Segment Start: GIVEN DATA
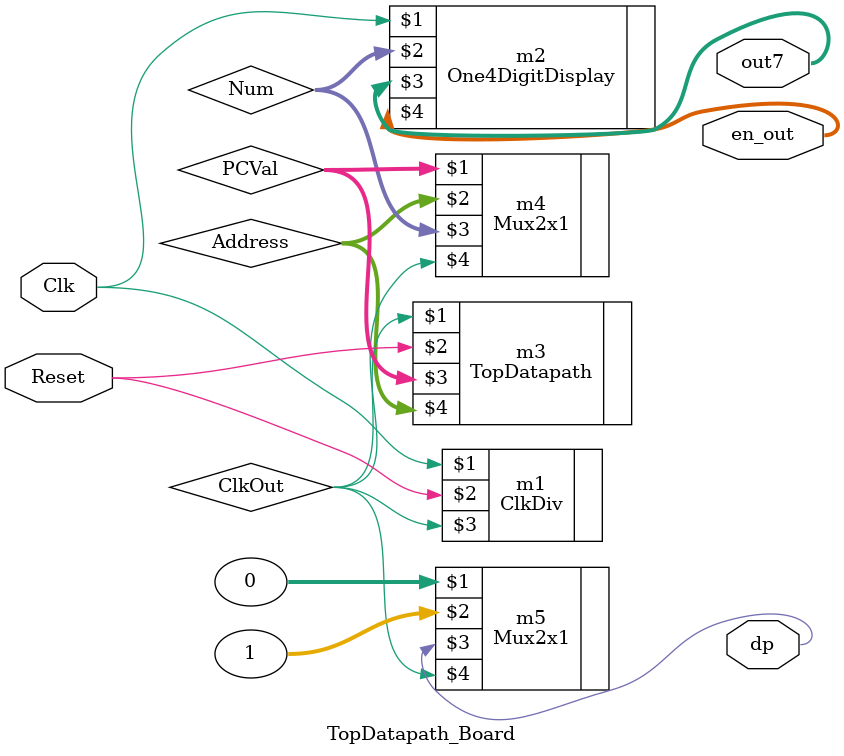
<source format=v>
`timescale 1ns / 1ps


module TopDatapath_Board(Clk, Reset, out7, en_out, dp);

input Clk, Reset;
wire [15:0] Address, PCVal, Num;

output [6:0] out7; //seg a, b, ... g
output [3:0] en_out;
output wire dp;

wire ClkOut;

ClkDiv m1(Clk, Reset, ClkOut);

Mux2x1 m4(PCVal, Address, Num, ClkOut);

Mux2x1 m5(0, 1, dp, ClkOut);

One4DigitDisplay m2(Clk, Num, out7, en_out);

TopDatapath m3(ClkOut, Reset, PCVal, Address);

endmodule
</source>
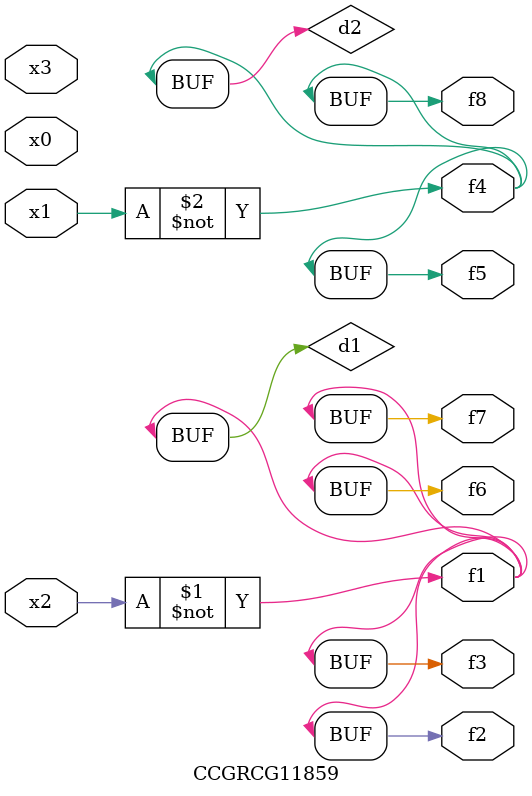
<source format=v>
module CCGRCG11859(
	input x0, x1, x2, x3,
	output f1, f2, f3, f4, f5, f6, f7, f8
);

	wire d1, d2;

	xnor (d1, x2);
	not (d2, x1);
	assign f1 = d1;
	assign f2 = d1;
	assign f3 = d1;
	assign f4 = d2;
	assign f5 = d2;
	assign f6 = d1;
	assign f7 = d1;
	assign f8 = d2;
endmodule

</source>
Segment End: GIVEN DATA
Segment Start: GIVEN DATA
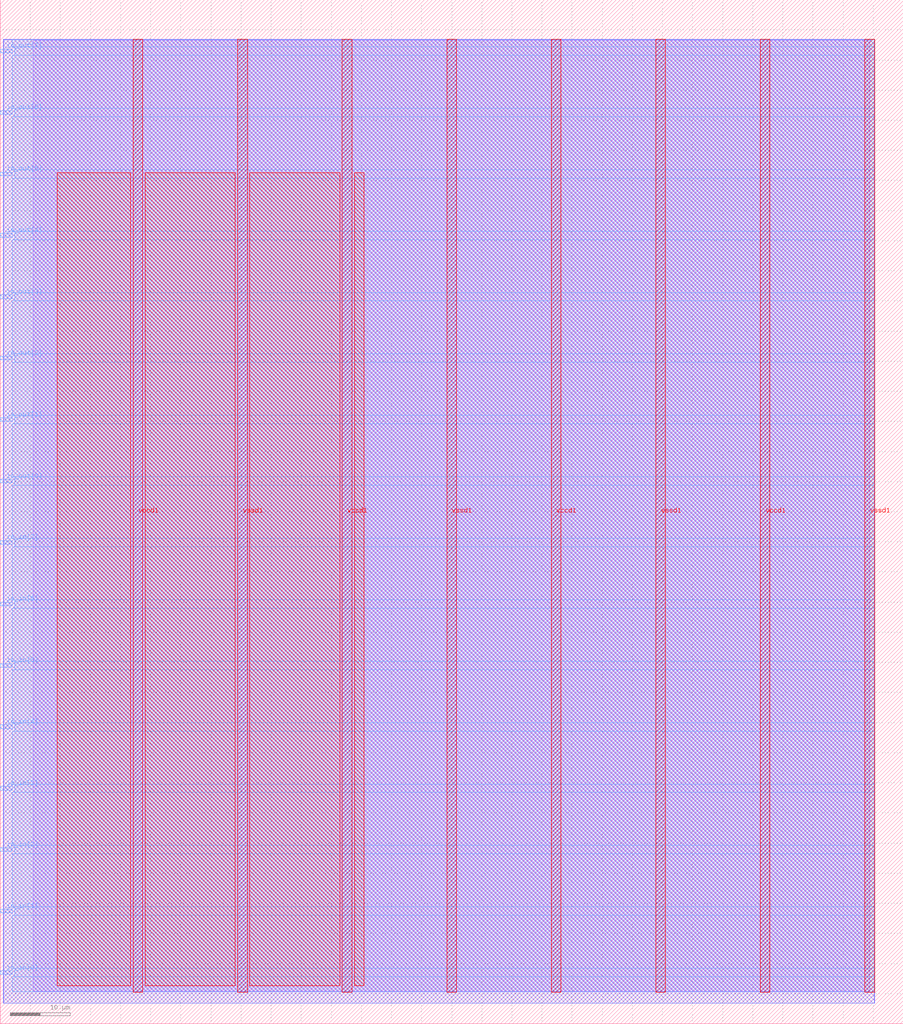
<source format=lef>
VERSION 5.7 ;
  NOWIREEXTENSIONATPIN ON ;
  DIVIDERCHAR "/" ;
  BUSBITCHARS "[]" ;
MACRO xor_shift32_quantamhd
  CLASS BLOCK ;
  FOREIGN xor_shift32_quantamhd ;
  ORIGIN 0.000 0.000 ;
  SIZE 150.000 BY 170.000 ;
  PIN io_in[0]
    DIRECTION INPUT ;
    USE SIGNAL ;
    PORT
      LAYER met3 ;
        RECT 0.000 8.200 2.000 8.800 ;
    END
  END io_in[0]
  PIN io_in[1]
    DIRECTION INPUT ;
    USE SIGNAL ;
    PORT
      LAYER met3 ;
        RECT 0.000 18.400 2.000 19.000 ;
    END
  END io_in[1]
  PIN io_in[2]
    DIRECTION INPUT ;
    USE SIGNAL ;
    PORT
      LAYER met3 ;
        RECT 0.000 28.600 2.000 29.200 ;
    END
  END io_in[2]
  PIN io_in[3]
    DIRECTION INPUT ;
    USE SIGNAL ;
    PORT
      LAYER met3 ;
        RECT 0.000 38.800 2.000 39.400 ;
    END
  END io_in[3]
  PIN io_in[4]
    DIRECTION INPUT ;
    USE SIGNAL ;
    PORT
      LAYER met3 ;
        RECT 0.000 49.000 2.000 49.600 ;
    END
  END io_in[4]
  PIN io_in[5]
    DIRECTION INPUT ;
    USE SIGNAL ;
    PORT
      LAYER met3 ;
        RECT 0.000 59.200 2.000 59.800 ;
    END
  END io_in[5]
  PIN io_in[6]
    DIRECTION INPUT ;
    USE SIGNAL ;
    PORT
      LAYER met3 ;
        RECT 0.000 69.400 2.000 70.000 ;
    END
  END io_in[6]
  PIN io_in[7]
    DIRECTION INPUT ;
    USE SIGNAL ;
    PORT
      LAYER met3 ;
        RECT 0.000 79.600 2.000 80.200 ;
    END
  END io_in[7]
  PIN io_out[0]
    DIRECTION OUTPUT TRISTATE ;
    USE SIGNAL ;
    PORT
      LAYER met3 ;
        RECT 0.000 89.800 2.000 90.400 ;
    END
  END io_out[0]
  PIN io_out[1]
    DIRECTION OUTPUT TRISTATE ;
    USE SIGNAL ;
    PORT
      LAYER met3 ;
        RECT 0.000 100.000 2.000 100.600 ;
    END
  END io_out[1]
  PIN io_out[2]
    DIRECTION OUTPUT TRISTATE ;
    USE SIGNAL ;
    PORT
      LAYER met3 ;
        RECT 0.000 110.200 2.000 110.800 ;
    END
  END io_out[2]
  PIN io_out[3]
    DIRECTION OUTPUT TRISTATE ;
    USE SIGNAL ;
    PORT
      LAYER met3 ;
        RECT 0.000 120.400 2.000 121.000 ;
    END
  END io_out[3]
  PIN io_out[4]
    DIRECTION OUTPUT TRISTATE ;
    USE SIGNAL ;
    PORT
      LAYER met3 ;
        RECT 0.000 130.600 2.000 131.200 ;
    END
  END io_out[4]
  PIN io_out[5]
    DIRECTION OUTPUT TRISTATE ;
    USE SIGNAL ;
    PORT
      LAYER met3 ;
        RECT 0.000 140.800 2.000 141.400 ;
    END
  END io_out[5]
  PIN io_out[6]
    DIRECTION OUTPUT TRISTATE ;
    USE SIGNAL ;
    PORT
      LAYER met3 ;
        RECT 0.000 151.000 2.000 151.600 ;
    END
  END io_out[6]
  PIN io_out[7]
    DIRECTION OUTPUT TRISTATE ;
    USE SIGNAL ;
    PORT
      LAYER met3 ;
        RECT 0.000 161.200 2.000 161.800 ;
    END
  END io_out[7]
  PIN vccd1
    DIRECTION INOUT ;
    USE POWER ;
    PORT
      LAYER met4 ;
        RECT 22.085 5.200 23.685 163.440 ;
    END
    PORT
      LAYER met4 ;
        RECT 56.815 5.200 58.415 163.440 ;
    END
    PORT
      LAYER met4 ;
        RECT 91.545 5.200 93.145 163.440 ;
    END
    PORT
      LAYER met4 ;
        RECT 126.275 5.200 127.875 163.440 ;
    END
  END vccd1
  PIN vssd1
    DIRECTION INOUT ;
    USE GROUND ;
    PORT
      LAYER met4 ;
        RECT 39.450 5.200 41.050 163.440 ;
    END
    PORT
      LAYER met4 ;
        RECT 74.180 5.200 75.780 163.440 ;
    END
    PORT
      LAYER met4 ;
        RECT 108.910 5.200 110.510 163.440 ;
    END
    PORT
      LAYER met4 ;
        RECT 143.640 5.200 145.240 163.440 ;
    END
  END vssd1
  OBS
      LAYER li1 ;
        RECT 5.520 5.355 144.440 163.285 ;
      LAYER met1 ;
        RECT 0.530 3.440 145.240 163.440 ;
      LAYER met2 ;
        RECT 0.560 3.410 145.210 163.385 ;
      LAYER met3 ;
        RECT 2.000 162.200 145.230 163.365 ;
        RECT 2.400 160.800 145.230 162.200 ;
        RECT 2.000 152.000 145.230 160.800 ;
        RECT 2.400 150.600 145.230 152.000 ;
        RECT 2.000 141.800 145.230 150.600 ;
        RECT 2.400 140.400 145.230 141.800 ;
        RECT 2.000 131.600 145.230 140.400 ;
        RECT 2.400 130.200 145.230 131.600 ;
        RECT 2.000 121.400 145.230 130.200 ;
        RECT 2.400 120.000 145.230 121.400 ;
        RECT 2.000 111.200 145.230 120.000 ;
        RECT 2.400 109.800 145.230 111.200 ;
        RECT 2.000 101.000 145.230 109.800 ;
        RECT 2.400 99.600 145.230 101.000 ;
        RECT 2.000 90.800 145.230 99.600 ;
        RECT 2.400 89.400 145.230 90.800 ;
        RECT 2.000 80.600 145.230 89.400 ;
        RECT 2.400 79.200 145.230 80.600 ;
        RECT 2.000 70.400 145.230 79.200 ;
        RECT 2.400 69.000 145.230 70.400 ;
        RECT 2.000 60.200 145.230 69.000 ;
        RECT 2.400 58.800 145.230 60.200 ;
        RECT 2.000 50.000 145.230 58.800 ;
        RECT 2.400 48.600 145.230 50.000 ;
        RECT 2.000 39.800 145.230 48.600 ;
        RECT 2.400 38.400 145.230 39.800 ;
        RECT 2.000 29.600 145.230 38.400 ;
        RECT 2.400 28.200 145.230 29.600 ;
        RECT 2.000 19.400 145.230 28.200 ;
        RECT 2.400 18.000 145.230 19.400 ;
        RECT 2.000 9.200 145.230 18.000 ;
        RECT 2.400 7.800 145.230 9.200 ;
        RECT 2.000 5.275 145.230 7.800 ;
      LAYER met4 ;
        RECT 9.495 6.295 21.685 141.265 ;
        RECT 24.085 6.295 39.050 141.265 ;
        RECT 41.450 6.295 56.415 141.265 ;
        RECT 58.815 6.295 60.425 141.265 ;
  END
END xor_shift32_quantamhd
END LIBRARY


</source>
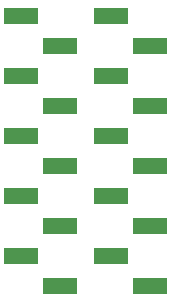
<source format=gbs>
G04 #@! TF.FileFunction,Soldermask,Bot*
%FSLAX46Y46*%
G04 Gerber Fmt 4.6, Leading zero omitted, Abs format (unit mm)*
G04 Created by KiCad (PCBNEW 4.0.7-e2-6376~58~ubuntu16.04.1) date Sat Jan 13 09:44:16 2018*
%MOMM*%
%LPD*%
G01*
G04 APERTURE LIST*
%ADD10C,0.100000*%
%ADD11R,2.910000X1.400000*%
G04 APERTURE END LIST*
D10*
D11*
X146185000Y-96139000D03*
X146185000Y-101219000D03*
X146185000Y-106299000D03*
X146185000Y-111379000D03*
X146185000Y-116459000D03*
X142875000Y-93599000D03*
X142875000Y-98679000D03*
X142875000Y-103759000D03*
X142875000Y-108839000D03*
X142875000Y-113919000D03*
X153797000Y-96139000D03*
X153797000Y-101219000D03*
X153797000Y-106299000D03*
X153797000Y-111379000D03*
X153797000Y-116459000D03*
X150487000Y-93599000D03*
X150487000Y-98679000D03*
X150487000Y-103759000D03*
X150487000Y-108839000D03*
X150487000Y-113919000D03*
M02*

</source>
Segment End: GIVEN DATA
Segment Start: GIVEN DATA
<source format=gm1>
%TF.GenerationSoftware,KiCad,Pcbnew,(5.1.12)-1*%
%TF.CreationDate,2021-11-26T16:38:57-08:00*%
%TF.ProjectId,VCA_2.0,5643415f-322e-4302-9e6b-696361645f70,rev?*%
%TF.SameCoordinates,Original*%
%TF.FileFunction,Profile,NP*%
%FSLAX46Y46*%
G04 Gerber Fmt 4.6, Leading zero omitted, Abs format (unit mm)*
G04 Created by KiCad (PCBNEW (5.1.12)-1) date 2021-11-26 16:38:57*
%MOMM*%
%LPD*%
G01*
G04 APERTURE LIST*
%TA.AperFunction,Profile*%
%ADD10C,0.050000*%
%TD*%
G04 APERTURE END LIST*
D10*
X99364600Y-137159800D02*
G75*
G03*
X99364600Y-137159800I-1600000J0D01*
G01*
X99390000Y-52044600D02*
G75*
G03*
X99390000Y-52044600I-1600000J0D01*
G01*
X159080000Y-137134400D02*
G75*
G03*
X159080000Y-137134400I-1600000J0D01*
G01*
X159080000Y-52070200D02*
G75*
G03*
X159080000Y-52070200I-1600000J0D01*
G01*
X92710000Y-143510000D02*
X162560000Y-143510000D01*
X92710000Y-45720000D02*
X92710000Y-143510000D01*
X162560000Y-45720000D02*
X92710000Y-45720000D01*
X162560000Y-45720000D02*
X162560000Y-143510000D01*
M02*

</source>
Segment End: GIVEN DATA
TASK TO COMPLETE: Your answer should be the exact lines above from the one with "RECT 108.910 5.200 110.510 163.440 ;" through the one with "RECT 2.000 90.800 145.230 99.600 ;", both included, and nothing besides.

RESULT OF THE EXERCISE:
        RECT 108.910 5.200 110.510 163.440 ;
    END
    PORT
      LAYER met4 ;
        RECT 143.640 5.200 145.240 163.440 ;
    END
  END vssd1
  OBS
      LAYER li1 ;
        RECT 5.520 5.355 144.440 163.285 ;
      LAYER met1 ;
        RECT 0.530 3.440 145.240 163.440 ;
      LAYER met2 ;
        RECT 0.560 3.410 145.210 163.385 ;
      LAYER met3 ;
        RECT 2.000 162.200 145.230 163.365 ;
        RECT 2.400 160.800 145.230 162.200 ;
        RECT 2.000 152.000 145.230 160.800 ;
        RECT 2.400 150.600 145.230 152.000 ;
        RECT 2.000 141.800 145.230 150.600 ;
        RECT 2.400 140.400 145.230 141.800 ;
        RECT 2.000 131.600 145.230 140.400 ;
        RECT 2.400 130.200 145.230 131.600 ;
        RECT 2.000 121.400 145.230 130.200 ;
        RECT 2.400 120.000 145.230 121.400 ;
        RECT 2.000 111.200 145.230 120.000 ;
        RECT 2.400 109.800 145.230 111.200 ;
        RECT 2.000 101.000 145.230 109.800 ;
        RECT 2.400 99.600 145.230 101.000 ;
        RECT 2.000 90.800 145.230 99.600 ;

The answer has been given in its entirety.